Aim: Previous studies regarding on-treatment platelet reactivity have focused on response variability to individual antiplatelet agents. There are limited data on  response variability to both of these anti-platelet drugs,  efficacy of combining two point-of-care tests (POCT) simultaneously and  how it predicts the clinical outcome after percutaneous coronary intervention (PCI). Methods: We analyzed 716 patients, enrolled in the CILON-T prospective randomized controlled trial, with both VerifyNow P2Y12 (PRU) and Aspirin (ARU) data at discharge.
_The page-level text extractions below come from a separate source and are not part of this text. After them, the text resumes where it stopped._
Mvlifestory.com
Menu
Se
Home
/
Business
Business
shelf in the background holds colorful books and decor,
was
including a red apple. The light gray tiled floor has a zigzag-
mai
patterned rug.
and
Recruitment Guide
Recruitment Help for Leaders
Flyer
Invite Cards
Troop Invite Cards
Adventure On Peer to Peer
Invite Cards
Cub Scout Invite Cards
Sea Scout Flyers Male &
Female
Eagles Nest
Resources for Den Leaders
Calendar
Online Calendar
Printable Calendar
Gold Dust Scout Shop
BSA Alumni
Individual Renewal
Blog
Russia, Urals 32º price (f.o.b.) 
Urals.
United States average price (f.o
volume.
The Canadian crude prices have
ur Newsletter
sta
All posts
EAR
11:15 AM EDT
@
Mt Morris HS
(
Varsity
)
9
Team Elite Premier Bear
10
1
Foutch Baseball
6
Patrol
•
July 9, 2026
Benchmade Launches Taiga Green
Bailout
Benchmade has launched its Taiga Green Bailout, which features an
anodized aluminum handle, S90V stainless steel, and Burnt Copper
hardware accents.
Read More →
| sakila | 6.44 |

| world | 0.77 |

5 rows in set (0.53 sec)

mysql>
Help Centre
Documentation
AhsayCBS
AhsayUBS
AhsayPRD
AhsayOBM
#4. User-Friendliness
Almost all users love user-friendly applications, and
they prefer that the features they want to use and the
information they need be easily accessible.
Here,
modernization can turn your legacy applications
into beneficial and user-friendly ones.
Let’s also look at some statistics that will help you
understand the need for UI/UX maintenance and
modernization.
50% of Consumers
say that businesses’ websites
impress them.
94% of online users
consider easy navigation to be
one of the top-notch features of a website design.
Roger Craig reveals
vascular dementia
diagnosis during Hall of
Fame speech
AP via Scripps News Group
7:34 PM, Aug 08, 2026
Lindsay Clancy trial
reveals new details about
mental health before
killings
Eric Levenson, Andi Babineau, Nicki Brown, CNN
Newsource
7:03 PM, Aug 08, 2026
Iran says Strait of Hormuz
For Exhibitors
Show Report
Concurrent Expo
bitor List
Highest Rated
Patients were classified according to the tertile of PRU, ARU and the sum of the tertiles of PRU and ARU. The primary endpoint was the composite of cardiac death, nonfatal myocardial infarction (MI) and ischemic stroke at 6 months post-PCI. Results: Ten patients reached the primary endpoint, four of which were nonfatal MI and six ischemic stroke. When analyzed for the primary endpoint, tertiles of ARU and PRU were not able to discriminate patients with future thrombotic events from the remainder (p= 0.197 for ARU and 0.058 for PRU with the log-rank test, respectively), whereas combining the tertiles of ARU and PRU was significantly effective (p= 0.019 for ARU+PRU with the log-rank test). Multivariate analysis showed that the highest tertile of the sum of ARU and PRU tertiles was the only significant predictor of future thrombotic events after PCI (HR 6.34, 95% confidence interval 1.32-30.47, p= 0.021). Conclusions: In this post-hoc analysis of the CILON-T trial, combining the results of ARU and PRU simultaneously had a significant role in discriminating patients at highest risk of future thrombotic events after PCI compared with either assay alone.